Page-level text extractions:

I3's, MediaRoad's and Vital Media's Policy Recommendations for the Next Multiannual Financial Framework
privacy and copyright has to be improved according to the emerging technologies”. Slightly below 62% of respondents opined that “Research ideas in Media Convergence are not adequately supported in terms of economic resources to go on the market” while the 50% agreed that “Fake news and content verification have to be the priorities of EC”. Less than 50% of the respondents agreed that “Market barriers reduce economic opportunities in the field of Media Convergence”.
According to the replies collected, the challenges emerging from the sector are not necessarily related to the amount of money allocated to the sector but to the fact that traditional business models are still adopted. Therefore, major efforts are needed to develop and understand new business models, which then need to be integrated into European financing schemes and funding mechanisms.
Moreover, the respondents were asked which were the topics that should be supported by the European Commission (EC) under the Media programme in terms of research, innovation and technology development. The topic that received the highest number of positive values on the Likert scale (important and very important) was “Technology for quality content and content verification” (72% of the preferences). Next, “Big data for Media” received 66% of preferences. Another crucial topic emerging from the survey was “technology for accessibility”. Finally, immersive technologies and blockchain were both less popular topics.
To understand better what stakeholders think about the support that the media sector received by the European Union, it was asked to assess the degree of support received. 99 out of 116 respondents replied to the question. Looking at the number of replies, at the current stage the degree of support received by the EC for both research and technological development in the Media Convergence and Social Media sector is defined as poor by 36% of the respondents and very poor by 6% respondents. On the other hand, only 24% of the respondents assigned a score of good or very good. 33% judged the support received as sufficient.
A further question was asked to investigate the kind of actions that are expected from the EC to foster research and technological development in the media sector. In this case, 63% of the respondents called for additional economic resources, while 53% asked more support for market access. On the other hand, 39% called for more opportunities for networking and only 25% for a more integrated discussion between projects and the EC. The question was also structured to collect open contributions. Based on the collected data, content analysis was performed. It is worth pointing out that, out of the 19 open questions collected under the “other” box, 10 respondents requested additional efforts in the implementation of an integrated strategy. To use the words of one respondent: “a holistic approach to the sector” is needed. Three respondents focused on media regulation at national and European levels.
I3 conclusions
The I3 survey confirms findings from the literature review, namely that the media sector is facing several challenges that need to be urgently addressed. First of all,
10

# [What to produce]
Copy exactly the lines that run from the first line of the data to the line containing "Moreover, the respondents", please, with both ends included and nothing else.

# [Result]
I3's, MediaRoad's and Vital Media's Policy Recommendations for the Next Multiannual Financial Framework
privacy and copyright has to be improved according to the emerging technologies”. Slightly below 62% of respondents opined that “Research ideas in Media Convergence are not adequately supported in terms of economic resources to go on the market” while the 50% agreed that “Fake news and content verification have to be the priorities of EC”. Less than 50% of the respondents agreed that “Market barriers reduce economic opportunities in the field of Media Convergence”.
According to the replies collected, the challenges emerging from the sector are not necessarily related to the amount of money allocated to the sector but to the fact that traditional business models are still adopted. Therefore, major efforts are needed to develop and understand new business models, which then need to be integrated into European financing schemes and funding mechanisms.
Moreover, the respondents were asked which were the topics that should be supported by the European Commission (EC) under the Media programme in terms of research, innovation and technology development. The topic that received the highest number of positive values on the Likert scale (important and very important) was “Technology for quality content and content verification” (72% of the preferences). Next, “Big data for Media” received 66% of preferences. Another crucial topic emerging from the survey was “technology for accessibility”. Finally, immersive technologies and blockchain were both less popular topics.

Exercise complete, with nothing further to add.